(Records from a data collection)
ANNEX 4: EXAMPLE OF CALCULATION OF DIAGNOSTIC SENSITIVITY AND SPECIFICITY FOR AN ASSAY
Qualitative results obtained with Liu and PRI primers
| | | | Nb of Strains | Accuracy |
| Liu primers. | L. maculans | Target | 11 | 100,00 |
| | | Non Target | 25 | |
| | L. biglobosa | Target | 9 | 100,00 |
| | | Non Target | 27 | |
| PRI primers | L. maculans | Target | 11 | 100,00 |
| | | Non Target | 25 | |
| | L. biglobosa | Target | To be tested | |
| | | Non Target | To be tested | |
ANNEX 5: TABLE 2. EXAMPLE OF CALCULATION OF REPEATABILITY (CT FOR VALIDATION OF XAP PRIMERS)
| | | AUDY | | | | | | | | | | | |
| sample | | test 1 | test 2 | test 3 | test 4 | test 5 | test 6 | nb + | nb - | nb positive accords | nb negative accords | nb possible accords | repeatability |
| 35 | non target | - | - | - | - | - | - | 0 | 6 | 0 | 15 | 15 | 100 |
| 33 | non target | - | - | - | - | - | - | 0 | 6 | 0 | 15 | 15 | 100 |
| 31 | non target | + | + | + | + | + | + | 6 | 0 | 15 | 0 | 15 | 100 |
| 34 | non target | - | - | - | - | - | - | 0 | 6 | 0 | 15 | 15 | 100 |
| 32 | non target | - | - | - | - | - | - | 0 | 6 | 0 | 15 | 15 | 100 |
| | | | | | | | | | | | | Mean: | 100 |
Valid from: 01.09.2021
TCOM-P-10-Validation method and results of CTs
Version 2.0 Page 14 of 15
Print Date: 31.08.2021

[PROBLEM REQUIREMENTS]
Please reproduce the lines from the line with "9 | 100,00 |" to the line with "ANNEX 5: TABLE", both ends included, exactly as they appear above.

[REPLY]
| | L. biglobosa | Target | 9 | 100,00 |
| | | Non Target | 27 | |
| PRI primers | L. maculans | Target | 11 | 100,00 |
| | | Non Target | 25 | |
| | L. biglobosa | Target | To be tested | |
| | | Non Target | To be tested | |
ANNEX 5: TABLE 2. EXAMPLE OF CALCULATION OF REPEATABILITY (CT FOR VALIDATION OF XAP PRIMERS)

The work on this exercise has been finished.